• [Assignment]:
Please retype the extracted text from every entry below line for line, with no changes. Leave out the picture markers.

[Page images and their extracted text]
--------------------------------
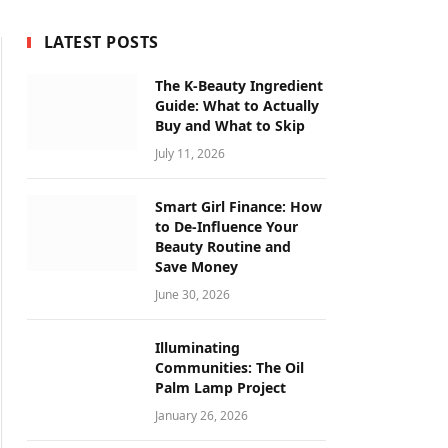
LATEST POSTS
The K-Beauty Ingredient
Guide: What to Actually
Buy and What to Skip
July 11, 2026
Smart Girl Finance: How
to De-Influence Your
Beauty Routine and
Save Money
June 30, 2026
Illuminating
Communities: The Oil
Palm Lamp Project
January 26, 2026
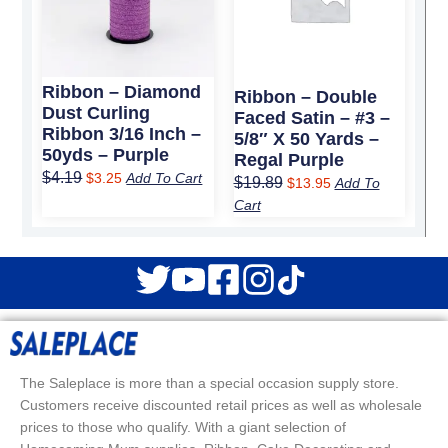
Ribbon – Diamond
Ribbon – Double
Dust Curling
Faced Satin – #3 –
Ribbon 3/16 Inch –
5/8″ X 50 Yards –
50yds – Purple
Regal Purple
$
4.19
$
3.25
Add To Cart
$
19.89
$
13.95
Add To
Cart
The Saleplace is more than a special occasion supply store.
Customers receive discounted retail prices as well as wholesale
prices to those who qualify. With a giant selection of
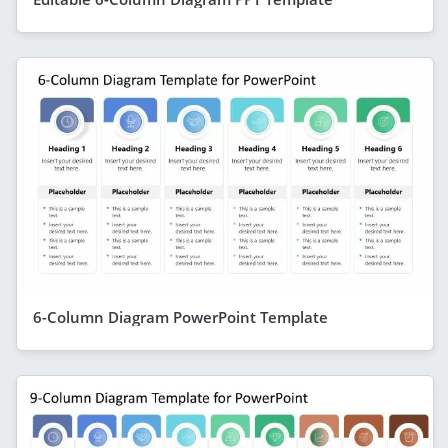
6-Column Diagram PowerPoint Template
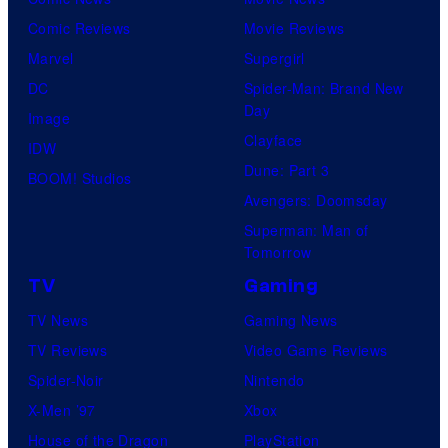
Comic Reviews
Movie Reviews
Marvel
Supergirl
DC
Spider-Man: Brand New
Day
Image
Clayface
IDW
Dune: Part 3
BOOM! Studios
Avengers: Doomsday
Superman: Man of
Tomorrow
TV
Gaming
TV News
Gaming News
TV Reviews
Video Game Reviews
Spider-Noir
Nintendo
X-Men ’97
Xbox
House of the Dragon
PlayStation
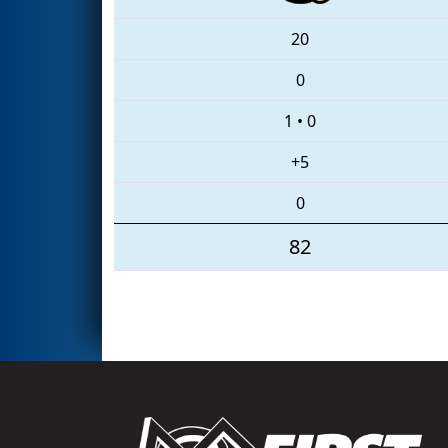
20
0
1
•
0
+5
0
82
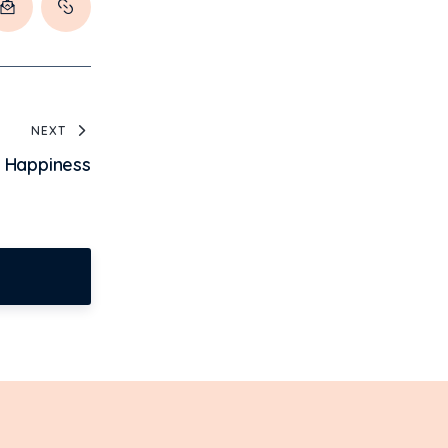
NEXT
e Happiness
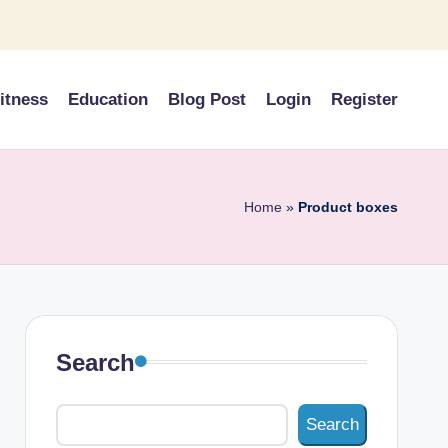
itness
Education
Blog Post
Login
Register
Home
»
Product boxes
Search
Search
--------------------------------
• [Result of the exercise]:
LATEST POSTS
The K-Beauty Ingredient
Guide: What to Actually
Buy and What to Skip
July 11, 2026
Smart Girl Finance: How
to De-Influence Your
Beauty Routine and
Save Money
June 30, 2026
Illuminating
Communities: The Oil
Palm Lamp Project
January 26, 2026
Ribbon – Diamond
Ribbon – Double
Dust Curling
Faced Satin – #3 –
Ribbon 3/16 Inch –
5/8″ X 50 Yards –
50yds – Purple
Regal Purple
$
4.19
$
3.25
Add To Cart
$
19.89
$
13.95
Add To
Cart
The Saleplace is more than a special occasion supply store.
Customers receive discounted retail prices as well as wholesale
prices to those who qualify. With a giant selection of
6-Column Diagram PowerPoint Template
Comic Reviews
Movie Reviews
Marvel
Supergirl
DC
Spider-Man: Brand New
Day
Image
Clayface
IDW
Dune: Part 3
BOOM! Studios
Avengers: Doomsday
Superman: Man of
Tomorrow
TV
Gaming
TV News
Gaming News
TV Reviews
Video Game Reviews
Spider-Noir
Nintendo
X-Men ’97
Xbox
House of the Dragon
PlayStation
20
0
1
•
0
+5
0
82
NEXT
e Happiness
itness
Education
Blog Post
Login
Register
Home
»
Product boxes
Search
Search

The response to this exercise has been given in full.